[Met Performance] CID:177460

Metropolitan Opera House, Mon, March 17, 1958

Review 1:

Review of Harriett Johnson in the Post

Milanov sings First Met Desdemona

Soprano Zinka Milanov, at long last, joined the list of Otello's distaff victims last night at the Metropolitan Opera when she sang her first Desdemona in the Broadway house. The Verdi masterpiece, probably the finest combine of libretto and music in the repertory, is a challenge to all of its leading protagonists. Mme Milanov was more than equal to the demands.

It was obvious that Miss Milanov had given much thought to preparing the role, though, of course, she had previously sung it elsewhere. In expressive potential, Desdemona's music, with its bewilderment at Otello's persecution and distress at his accusations, is excellently suited to Miss Milanov's voice, and one wonders why she has not sung the part here before.

The fourth act of "Otello," including the "O Salce" and the "Ave Maria," needs especially the kind of silken soft tones of which the soprano is mistress, and for which she is justly famous in the top register. Throughout the opera, she sang "sotte voce" with the utmost beauty. Even during the high portions where climatic impact is required, Mme. Milanov was also at her best, singing for the most part with ease and with an effulgent quality.

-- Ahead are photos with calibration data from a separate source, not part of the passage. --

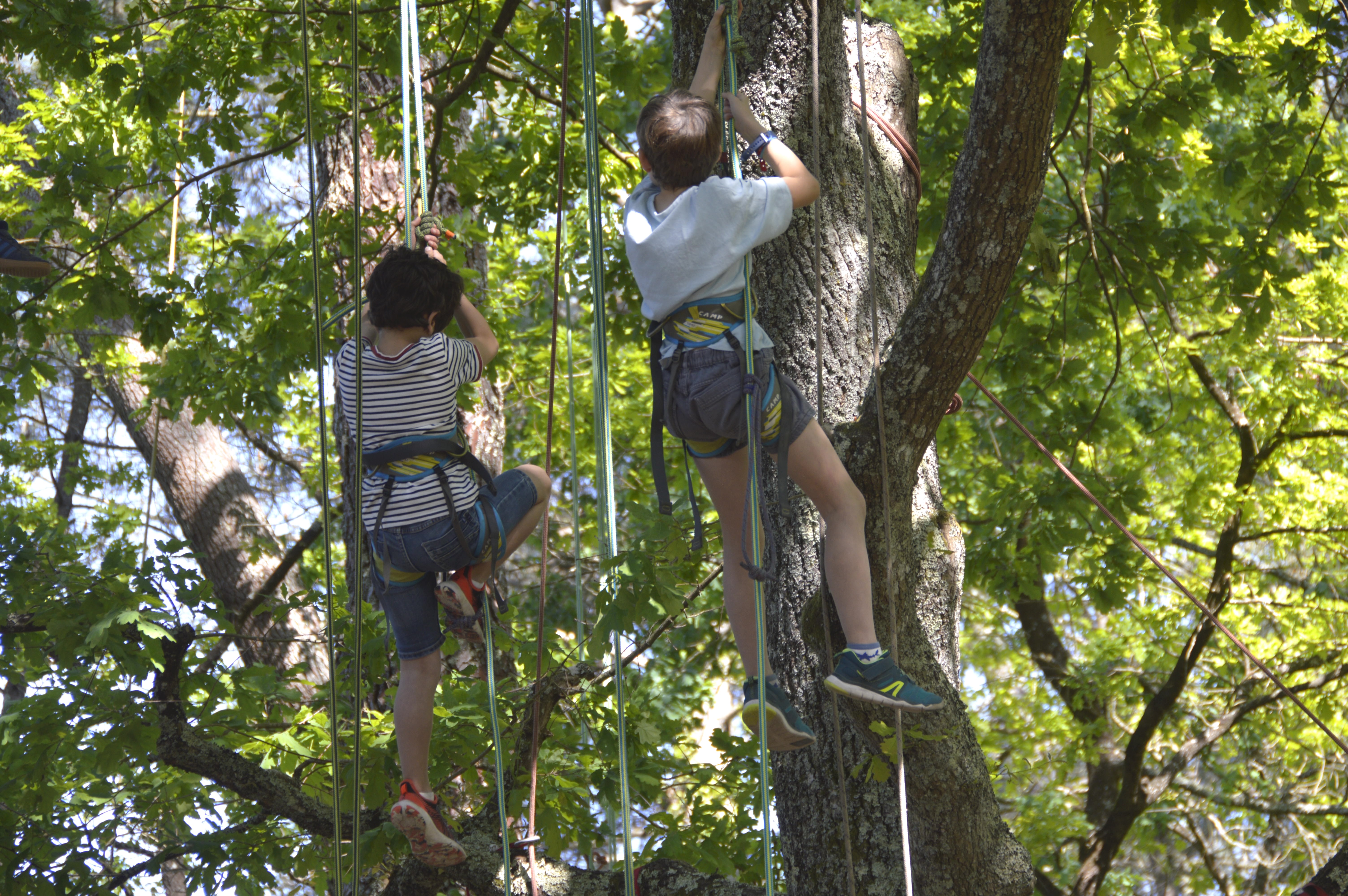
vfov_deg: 9.6
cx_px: 674
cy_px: 448
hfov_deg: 14.4
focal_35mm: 142
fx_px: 5331
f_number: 5.3
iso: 160
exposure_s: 1/125
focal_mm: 95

Her portrayal encompassed the naïveté of Desdemona, her lack of guile and inability to comprehend the iniquity about her, despite premonition of death. In fact this is the most consistently impressive singing and interpretation of a part I remember from Mme. Milanov in some time, even more so than her Leonora in "La Forza del Destino."

Del Monaco Magnificent

Mario Del Monaco in the title role sang magnificently, even better than he had at the first performance. In both acting and vocalism, he too, was outstanding. The enthusiastic house even cheered another famous Otello, white-haired Giovanni Martinelli, when he returned to his seat for the fourth act.

The beauty of Leonard Warren's voice was again heard to excellent. advantage as Iago. Paul Franke was first-rate in the role of Cassio. Fausto Cleva conducted with power and authority.